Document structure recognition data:
◆ ◆ ◆ ◆ ◆

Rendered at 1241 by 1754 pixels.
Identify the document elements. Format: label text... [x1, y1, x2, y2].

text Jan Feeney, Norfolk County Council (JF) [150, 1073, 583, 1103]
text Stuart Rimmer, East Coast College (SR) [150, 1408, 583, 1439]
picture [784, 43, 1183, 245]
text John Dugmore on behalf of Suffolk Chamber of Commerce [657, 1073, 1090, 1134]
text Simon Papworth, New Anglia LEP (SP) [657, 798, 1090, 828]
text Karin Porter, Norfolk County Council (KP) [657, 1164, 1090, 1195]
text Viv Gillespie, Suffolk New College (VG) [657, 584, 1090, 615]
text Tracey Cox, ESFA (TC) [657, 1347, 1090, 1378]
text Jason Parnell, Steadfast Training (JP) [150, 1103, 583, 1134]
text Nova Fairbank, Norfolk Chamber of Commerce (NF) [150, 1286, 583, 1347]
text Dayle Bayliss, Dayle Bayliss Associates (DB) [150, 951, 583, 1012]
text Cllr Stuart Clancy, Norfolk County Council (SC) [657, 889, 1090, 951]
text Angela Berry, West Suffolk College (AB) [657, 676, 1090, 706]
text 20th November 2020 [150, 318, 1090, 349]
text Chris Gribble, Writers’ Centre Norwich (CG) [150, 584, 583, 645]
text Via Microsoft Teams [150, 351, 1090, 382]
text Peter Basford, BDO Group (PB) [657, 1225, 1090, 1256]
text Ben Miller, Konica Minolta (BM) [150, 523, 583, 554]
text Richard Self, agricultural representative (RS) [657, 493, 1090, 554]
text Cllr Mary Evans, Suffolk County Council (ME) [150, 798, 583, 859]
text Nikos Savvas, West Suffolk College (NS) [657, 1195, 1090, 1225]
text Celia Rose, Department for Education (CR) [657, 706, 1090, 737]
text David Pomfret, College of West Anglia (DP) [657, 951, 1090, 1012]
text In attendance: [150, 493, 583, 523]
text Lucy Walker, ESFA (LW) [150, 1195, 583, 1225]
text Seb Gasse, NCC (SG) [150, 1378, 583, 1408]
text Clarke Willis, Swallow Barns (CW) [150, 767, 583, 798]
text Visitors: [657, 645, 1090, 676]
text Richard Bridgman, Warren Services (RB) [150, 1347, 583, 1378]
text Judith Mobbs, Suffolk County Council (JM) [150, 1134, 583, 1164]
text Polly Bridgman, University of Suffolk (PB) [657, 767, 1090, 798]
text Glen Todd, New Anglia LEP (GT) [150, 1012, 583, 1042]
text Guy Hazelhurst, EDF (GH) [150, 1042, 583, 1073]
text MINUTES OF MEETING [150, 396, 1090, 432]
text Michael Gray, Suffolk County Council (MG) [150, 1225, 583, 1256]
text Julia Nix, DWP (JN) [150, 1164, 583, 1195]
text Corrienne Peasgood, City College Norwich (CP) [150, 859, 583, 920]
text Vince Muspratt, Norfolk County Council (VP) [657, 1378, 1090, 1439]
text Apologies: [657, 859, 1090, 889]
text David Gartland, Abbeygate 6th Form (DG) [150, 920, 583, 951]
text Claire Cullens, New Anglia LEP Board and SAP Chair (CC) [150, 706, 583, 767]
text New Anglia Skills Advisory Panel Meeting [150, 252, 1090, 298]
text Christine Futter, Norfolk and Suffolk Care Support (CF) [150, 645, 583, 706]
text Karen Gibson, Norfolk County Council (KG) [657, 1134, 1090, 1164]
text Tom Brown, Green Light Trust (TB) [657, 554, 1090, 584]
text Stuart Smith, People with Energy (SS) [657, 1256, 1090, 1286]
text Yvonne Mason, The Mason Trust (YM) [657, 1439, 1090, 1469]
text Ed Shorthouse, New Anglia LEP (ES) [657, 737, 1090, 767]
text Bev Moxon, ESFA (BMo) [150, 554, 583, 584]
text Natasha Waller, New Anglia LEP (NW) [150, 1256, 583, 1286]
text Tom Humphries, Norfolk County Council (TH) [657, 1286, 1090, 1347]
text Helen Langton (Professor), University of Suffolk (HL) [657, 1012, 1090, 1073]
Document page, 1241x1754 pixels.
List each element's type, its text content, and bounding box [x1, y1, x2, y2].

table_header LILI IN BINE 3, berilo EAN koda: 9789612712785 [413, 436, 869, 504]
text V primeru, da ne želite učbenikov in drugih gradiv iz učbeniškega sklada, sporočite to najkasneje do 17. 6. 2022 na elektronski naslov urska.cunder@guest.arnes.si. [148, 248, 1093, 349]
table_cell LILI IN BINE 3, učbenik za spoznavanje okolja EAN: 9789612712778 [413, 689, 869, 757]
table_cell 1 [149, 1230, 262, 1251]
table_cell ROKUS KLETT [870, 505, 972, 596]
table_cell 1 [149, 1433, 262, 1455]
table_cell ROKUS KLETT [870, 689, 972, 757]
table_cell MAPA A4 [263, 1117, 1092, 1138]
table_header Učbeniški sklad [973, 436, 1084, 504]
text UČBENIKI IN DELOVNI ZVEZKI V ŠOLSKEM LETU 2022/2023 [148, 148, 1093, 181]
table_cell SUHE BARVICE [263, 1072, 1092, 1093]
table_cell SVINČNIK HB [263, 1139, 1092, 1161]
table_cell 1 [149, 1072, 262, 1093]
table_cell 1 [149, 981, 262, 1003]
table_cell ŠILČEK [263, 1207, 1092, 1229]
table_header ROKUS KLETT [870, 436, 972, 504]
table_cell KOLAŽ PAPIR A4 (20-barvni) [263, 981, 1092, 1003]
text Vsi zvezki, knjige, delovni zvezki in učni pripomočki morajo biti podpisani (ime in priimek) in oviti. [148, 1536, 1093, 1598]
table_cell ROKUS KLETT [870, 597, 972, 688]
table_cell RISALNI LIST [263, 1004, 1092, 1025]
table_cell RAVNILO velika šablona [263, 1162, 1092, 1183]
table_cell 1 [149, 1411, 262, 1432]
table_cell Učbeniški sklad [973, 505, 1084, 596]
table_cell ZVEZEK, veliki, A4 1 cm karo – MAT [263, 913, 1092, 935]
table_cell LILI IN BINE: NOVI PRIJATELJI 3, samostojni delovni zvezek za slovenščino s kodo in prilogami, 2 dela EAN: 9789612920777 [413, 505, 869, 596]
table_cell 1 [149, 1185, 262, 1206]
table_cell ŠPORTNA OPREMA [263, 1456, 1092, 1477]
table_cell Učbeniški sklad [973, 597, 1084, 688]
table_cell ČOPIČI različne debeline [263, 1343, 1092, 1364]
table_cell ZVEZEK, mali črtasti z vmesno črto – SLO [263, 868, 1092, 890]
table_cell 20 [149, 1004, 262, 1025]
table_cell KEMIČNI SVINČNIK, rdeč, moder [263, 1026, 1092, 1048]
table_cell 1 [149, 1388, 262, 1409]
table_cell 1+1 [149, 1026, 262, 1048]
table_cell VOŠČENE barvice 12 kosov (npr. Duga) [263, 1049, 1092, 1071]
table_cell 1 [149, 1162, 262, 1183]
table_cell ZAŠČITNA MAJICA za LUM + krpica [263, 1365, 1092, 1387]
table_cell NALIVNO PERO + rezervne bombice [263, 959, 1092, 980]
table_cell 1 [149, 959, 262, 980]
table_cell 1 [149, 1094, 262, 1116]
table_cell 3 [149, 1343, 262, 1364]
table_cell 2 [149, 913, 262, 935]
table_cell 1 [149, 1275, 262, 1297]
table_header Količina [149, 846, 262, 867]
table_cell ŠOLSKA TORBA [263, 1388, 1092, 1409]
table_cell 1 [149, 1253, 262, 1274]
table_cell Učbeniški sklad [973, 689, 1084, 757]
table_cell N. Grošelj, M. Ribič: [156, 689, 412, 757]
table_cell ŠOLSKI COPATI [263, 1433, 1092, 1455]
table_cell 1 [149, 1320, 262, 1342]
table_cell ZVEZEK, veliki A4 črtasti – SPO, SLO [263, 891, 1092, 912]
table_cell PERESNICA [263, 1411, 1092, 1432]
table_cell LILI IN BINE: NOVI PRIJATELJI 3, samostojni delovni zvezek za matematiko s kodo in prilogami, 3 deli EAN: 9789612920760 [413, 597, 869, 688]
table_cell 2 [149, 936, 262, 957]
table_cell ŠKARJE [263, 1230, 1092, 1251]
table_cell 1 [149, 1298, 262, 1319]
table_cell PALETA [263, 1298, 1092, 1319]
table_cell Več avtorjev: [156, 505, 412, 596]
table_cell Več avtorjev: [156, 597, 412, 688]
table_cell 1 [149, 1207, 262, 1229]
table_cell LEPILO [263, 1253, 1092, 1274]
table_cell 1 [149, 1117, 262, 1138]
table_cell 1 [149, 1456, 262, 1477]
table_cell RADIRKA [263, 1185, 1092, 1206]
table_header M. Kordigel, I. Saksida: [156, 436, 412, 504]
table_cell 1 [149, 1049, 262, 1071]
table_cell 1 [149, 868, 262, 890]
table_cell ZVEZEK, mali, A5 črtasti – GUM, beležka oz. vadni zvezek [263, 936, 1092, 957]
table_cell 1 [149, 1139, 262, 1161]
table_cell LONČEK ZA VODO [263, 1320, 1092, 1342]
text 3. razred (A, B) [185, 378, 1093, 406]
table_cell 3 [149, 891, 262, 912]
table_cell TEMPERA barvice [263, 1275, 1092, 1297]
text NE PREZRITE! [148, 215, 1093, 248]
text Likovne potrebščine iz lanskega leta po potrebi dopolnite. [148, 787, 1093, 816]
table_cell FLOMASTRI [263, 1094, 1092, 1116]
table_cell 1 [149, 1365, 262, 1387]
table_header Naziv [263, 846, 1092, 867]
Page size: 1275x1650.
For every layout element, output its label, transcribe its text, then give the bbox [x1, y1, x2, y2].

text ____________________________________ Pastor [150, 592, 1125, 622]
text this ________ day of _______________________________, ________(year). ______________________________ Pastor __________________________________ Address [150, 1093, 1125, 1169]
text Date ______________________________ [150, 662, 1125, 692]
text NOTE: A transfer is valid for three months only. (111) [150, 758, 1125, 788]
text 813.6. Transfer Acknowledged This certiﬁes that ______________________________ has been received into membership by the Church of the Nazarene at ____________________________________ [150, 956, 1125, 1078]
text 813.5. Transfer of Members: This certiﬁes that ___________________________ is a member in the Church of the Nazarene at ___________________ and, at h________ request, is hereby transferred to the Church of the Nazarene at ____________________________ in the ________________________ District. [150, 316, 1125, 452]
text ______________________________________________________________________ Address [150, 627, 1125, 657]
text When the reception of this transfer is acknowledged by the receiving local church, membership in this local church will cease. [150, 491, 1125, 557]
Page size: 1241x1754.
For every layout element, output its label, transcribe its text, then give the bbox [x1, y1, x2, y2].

◆ ◆ ◆ ◆ ◆

What the task requires -> Only lines with the word "PRIJATELJI" are wanted. Find and copy them from the records above.

Result below ->
table_cell LILI IN BINE: NOVI PRIJATELJI 3, samostojni delovni zvezek za slovenščino s kodo in prilogami, 2 dela EAN: 9789612920777 [413, 505, 869, 596]
table_cell LILI IN BINE: NOVI PRIJATELJI 3, samostojni delovni zvezek za matematiko s kodo in prilogami, 3 deli EAN: 9789612920760 [413, 597, 869, 688]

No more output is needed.